Warri Wolves
- Full name: Warri Wolves Football Club
- Nicknames: Seasiders, Wolves
- Ground: Warri Township Stadium
- Capacity: 20,000
- Chairman: Onoriode Joshua Oborevwori
- Manager: Napoleon Aluma
- League: Nigeria National League
- 2025–26: 13th of 20
| Home colours | Away colours |

= Warri Wolves F.C. =

Nigerian football club

Warri Wolves Football Club (formerly NPA) is a Nigerian football club. Formerly run by the Nigeria Port Authority, the club is based in Warri, but was based in Lagos from 2003-2007, after promotion to the Nigerian Premier League.

==History==
After making the 2001 Super Four play-offs, NPA FC was relegated by three points in the next season after winning only 10 of their 34 league games. They were promoted again in 2003 after finishing second in Division 2. NPA FC ended their 2004/05 season near the bottom of the table and it was announced that 16 of their 40 players would be laid off. The team was relegated again after the 2005–06 season, and moved back to Warri in April 2007 after a deal with the government of Delta State.

The team was renamed "Warri Wolves" at the start of the season and won promotion to the 2009 Premier League season as champions of Division 1B. Wolves finished with 59 points from 18 wins, five draws and seven losses, scoring 42 goals and conceded 16. They were involved in an incident on March 8, 2008, when a pitch invasion after a goalless draw at First Bank FC left seven players and officials injured. They played the first part of the 2008–09 season in Oleh because of renovations to the Warri Stadium.

Stored data entries =>
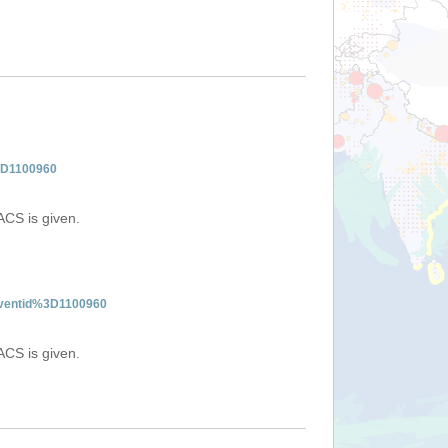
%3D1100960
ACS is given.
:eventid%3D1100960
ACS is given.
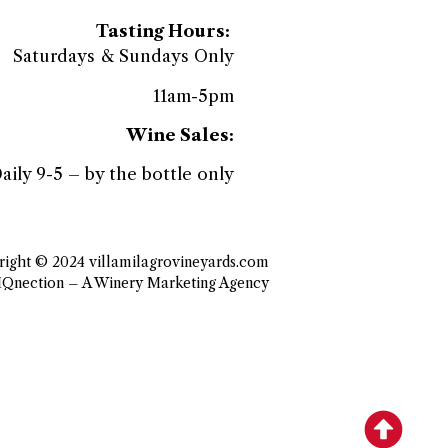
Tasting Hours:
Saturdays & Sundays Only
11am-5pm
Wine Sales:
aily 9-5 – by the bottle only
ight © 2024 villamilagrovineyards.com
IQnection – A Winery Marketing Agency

Exercise instructions =>
(A) Write out the passage of the Warri Wolves article between "The team was renamed" and "the Warri Stadium.", inclusive.
(B) According to the Warri Wolves article, where did the team play the first part of the 2008–09 season?
(C) Decide whether each statement agrees with the Warri Wolves article, and quote the words that decide it: (i) The club's ground holds 20,000 people. (ii) The club was based in Lagos from 2003 to 2007. (iii) The pitch invasion on March 8, 2008, followed a win at First Bank FC.
Rely only on the Warri Wolves article for your answers.

Answers for this exercise =>
(A)
The team was renamed "Warri Wolves" at the start of the season and won promotion to the 2009 Premier League season as champions of Division 1B. Wolves finished with 59 points from 18 wins, five draws and seven losses, scoring 42 goals and conceded 16. They were involved in an incident on March 8, 2008, when a pitch invasion after a goalless draw at First Bank FC left seven players and officials injured. They played the first part of the 2008–09 season in Oleh because of renovations to the Warri Stadium.

(B) In Oleh.

(C)
(i) Yes: "Capacity: 20,000"
(ii) Yes: "was based in Lagos from 2003-2007"
(iii) No: "a pitch invasion after a goalless draw at First Bank FC"